Stored data:
━━━━━━━━━━

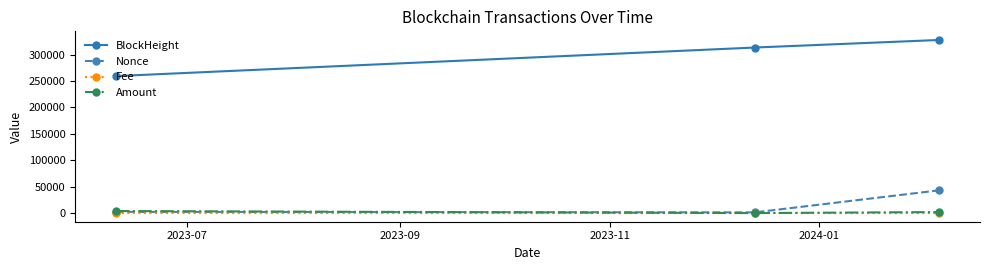

Which series has the widest spread of values?

BlockHeight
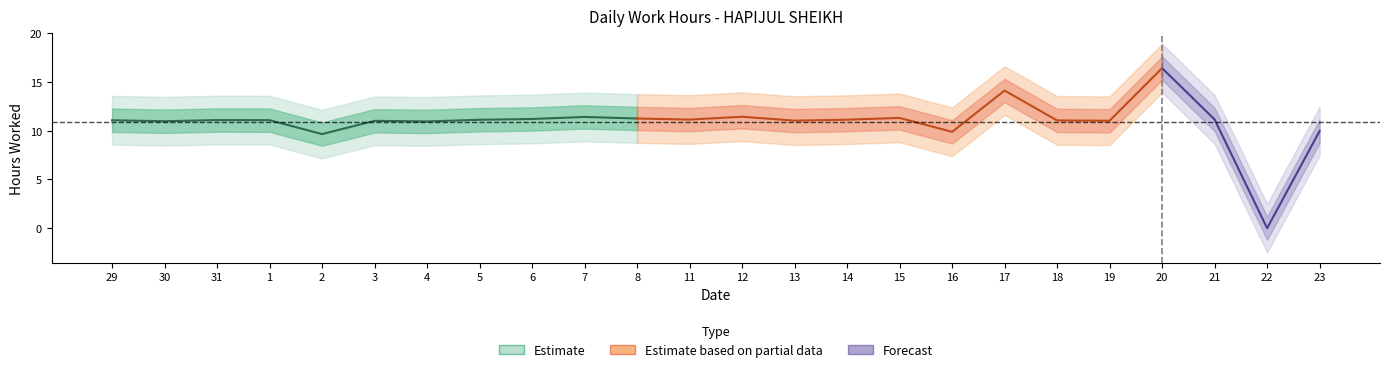

Rank the categories by value from highest to lowest.

20, 17, 12, 7, 15, 8, 6, 21, 11, 14, 5, 31, 1, 29, 18, 13, 19, 3, 30, 4, 23, 16, 2, 22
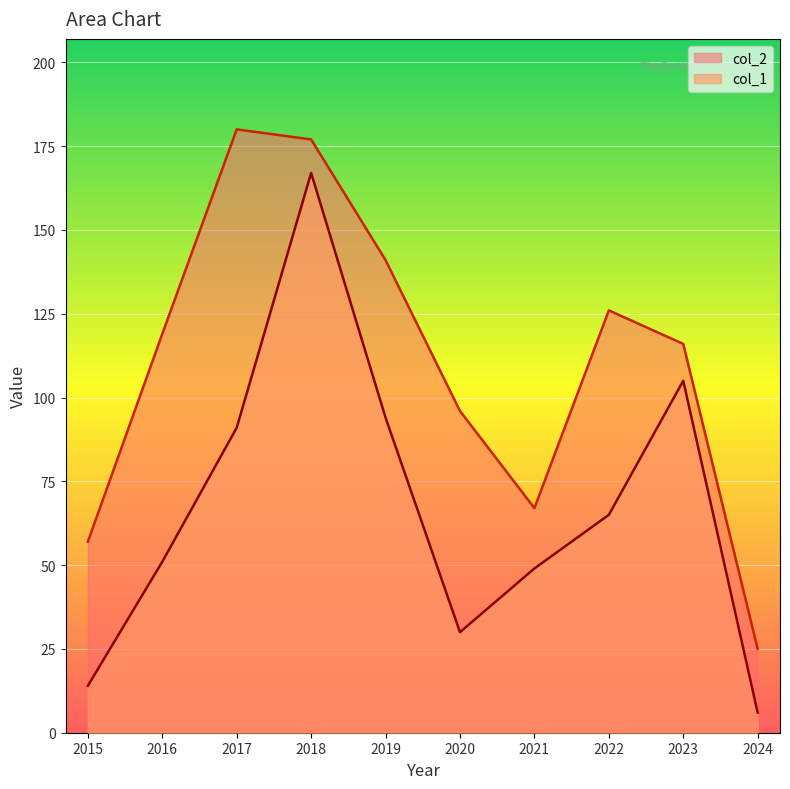

What are all the series names shown in the legend?

col_2, col_1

━━━━━━━━━━

Update the data above by replacing "series" with "data series" wherever it occurs, and keep everything else the same. Leave the pictures out of your answer.

Which data series has the widest spread of values?

BlockHeight

Rank the categories by value from highest to lowest.

20, 17, 12, 7, 15, 8, 6, 21, 11, 14, 5, 31, 1, 29, 18, 13, 19, 3, 30, 4, 23, 16, 2, 22

What are all the data series names shown in the legend?

col_2, col_1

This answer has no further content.